Source text:
--- START ---
Geneva/New York (ICRC) – The United Nations Conference on the Arms Trade Treaty, which ended on 27 July in New York, failed to reach agreement on a treaty that would regulate the global trade in arms. The conference did, however, demonstrate that an overwhelming majority of States support a norm requiring States not to transfer conventional weapons to those who are likely to use them to commit war crimes or serious violations of international human rights law
“The International Committee of the Red Cross (ICRC) is disappointed that States were unable to adopt an Arms Trade Treaty as hoped,” said Peter Herby, the head of the Arms Unit at the ICRC. “In our view, the text of the final draft treaty presented by the President of the Diplomatic Conference, Ambassador Roberto García Moritán was a strong response to the humanitarian problem and a reasonable compromise.”
That text would have required States Parties to assess the risk that the conventional arms and ammunition they transfer would be used to commit serious violations of humanitarian law and human rights law – and to deny a transfer if an overriding risk exists. This assessment criterion is one of the main provisions that the ICRC has been advocating.
--- END ---
Instructions for the task:
List every title or position the arms treaty report gives to a named person, and say whose each one is.

Data supplied:
--- START ---
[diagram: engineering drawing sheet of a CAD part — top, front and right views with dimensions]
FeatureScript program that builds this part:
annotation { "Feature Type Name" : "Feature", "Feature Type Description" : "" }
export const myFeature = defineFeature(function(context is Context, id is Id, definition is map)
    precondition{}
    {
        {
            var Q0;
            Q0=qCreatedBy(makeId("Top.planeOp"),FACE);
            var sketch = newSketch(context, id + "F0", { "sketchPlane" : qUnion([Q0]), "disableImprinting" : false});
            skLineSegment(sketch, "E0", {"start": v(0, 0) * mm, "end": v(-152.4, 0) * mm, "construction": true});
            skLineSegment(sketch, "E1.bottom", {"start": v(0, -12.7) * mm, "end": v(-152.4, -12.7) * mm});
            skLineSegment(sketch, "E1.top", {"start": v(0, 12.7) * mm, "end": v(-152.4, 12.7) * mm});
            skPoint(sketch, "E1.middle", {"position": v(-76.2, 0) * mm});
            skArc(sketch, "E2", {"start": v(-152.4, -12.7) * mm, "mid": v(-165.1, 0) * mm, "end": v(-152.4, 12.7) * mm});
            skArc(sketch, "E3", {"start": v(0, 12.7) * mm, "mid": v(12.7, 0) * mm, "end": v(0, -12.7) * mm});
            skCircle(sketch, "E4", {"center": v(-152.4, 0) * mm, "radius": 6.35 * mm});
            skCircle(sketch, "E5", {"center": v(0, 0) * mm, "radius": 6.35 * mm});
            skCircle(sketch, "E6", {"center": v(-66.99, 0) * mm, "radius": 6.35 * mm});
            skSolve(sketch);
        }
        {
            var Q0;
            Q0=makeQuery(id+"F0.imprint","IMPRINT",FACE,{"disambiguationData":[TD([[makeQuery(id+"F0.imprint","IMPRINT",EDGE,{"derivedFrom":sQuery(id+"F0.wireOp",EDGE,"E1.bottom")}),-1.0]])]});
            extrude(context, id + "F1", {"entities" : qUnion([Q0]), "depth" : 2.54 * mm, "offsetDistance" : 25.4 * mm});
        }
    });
--- END ---
Response to the exercise:
- Head of the Arms Unit at the ICRC: Peter Herby
- President of the Diplomatic Conference: Roberto García Moritán
- Ambassador: Roberto García Moritán